### [Required work]
Please repeat the data below exactly, with the pictures removed.

(Page images and extracted text)
= Beginning of Section =

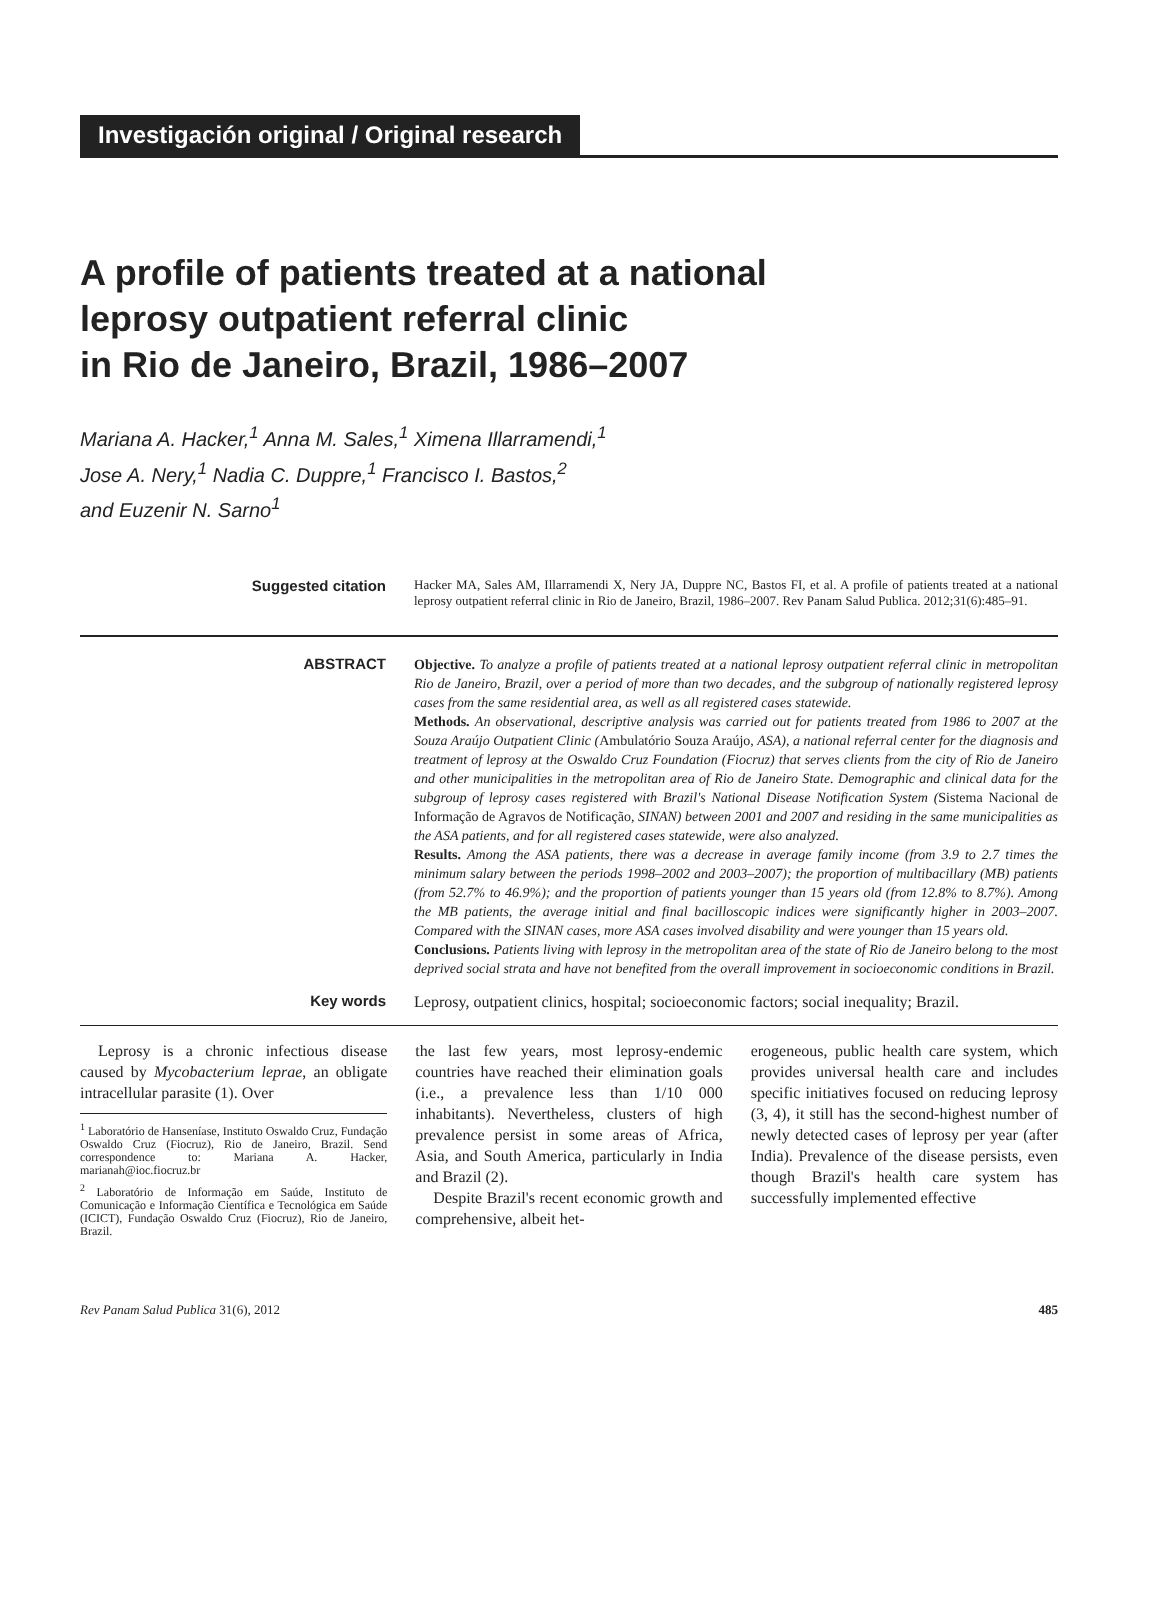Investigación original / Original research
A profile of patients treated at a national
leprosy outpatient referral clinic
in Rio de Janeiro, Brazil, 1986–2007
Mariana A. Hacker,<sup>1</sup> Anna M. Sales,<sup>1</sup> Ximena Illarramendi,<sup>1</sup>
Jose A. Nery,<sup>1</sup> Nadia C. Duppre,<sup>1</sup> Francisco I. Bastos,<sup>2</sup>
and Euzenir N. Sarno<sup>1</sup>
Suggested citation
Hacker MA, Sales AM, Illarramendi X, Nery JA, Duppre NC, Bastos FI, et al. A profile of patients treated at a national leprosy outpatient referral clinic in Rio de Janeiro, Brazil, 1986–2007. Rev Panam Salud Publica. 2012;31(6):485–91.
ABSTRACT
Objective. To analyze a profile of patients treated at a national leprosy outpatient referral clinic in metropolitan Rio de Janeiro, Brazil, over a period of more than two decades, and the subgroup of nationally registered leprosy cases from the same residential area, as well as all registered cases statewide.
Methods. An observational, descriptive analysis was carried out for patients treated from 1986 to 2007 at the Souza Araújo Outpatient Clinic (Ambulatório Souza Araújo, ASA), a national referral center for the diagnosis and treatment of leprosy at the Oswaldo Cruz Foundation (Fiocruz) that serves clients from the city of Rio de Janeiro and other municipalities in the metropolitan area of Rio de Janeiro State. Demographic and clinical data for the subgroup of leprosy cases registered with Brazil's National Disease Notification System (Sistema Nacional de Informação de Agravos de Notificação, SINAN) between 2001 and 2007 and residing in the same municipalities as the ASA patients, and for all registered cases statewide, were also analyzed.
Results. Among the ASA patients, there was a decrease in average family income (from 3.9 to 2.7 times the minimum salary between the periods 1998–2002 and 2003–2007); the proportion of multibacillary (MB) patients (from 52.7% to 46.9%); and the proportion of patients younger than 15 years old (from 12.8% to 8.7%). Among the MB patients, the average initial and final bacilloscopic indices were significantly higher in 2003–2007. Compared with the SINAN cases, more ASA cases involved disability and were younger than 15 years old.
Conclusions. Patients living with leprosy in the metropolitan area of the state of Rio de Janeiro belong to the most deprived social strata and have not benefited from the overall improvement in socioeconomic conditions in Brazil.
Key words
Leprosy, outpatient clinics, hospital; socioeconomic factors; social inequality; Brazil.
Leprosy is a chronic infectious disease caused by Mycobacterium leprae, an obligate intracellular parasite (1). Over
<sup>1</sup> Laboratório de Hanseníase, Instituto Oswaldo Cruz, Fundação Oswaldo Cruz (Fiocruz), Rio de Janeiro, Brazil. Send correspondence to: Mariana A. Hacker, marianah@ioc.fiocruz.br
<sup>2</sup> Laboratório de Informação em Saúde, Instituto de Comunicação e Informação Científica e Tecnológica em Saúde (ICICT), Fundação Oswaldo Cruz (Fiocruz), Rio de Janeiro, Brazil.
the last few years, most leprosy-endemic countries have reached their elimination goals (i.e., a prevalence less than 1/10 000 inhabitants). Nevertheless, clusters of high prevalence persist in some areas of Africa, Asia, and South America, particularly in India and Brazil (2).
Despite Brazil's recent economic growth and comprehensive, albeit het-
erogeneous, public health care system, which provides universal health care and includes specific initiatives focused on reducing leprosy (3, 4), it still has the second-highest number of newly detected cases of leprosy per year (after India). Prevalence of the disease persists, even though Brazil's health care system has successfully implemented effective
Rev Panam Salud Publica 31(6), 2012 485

= End of Section =

### [Output of the exercise]
Investigación original / Original research
A profile of patients treated at a national
leprosy outpatient referral clinic
in Rio de Janeiro, Brazil, 1986–2007
Mariana A. Hacker,<sup>1</sup> Anna M. Sales,<sup>1</sup> Ximena Illarramendi,<sup>1</sup>
Jose A. Nery,<sup>1</sup> Nadia C. Duppre,<sup>1</sup> Francisco I. Bastos,<sup>2</sup>
and Euzenir N. Sarno<sup>1</sup>
Suggested citation
Hacker MA, Sales AM, Illarramendi X, Nery JA, Duppre NC, Bastos FI, et al. A profile of patients treated at a national leprosy outpatient referral clinic in Rio de Janeiro, Brazil, 1986–2007. Rev Panam Salud Publica. 2012;31(6):485–91.
ABSTRACT
Objective. To analyze a profile of patients treated at a national leprosy outpatient referral clinic in metropolitan Rio de Janeiro, Brazil, over a period of more than two decades, and the subgroup of nationally registered leprosy cases from the same residential area, as well as all registered cases statewide.
Methods. An observational, descriptive analysis was carried out for patients treated from 1986 to 2007 at the Souza Araújo Outpatient Clinic (Ambulatório Souza Araújo, ASA), a national referral center for the diagnosis and treatment of leprosy at the Oswaldo Cruz Foundation (Fiocruz) that serves clients from the city of Rio de Janeiro and other municipalities in the metropolitan area of Rio de Janeiro State. Demographic and clinical data for the subgroup of leprosy cases registered with Brazil's National Disease Notification System (Sistema Nacional de Informação de Agravos de Notificação, SINAN) between 2001 and 2007 and residing in the same municipalities as the ASA patients, and for all registered cases statewide, were also analyzed.
Results. Among the ASA patients, there was a decrease in average family income (from 3.9 to 2.7 times the minimum salary between the periods 1998–2002 and 2003–2007); the proportion of multibacillary (MB) patients (from 52.7% to 46.9%); and the proportion of patients younger than 15 years old (from 12.8% to 8.7%). Among the MB patients, the average initial and final bacilloscopic indices were significantly higher in 2003–2007. Compared with the SINAN cases, more ASA cases involved disability and were younger than 15 years old.
Conclusions. Patients living with leprosy in the metropolitan area of the state of Rio de Janeiro belong to the most deprived social strata and have not benefited from the overall improvement in socioeconomic conditions in Brazil.
Key words
Leprosy, outpatient clinics, hospital; socioeconomic factors; social inequality; Brazil.
Leprosy is a chronic infectious disease caused by Mycobacterium leprae, an obligate intracellular parasite (1). Over
<sup>1</sup> Laboratório de Hanseníase, Instituto Oswaldo Cruz, Fundação Oswaldo Cruz (Fiocruz), Rio de Janeiro, Brazil. Send correspondence to: Mariana A. Hacker, marianah@ioc.fiocruz.br
<sup>2</sup> Laboratório de Informação em Saúde, Instituto de Comunicação e Informação Científica e Tecnológica em Saúde (ICICT), Fundação Oswaldo Cruz (Fiocruz), Rio de Janeiro, Brazil.
the last few years, most leprosy-endemic countries have reached their elimination goals (i.e., a prevalence less than 1/10 000 inhabitants). Nevertheless, clusters of high prevalence persist in some areas of Africa, Asia, and South America, particularly in India and Brazil (2).
Despite Brazil's recent economic growth and comprehensive, albeit het-
erogeneous, public health care system, which provides universal health care and includes specific initiatives focused on reducing leprosy (3, 4), it still has the second-highest number of newly detected cases of leprosy per year (after India). Prevalence of the disease persists, even though Brazil's health care system has successfully implemented effective
Rev Panam Salud Publica 31(6), 2012 485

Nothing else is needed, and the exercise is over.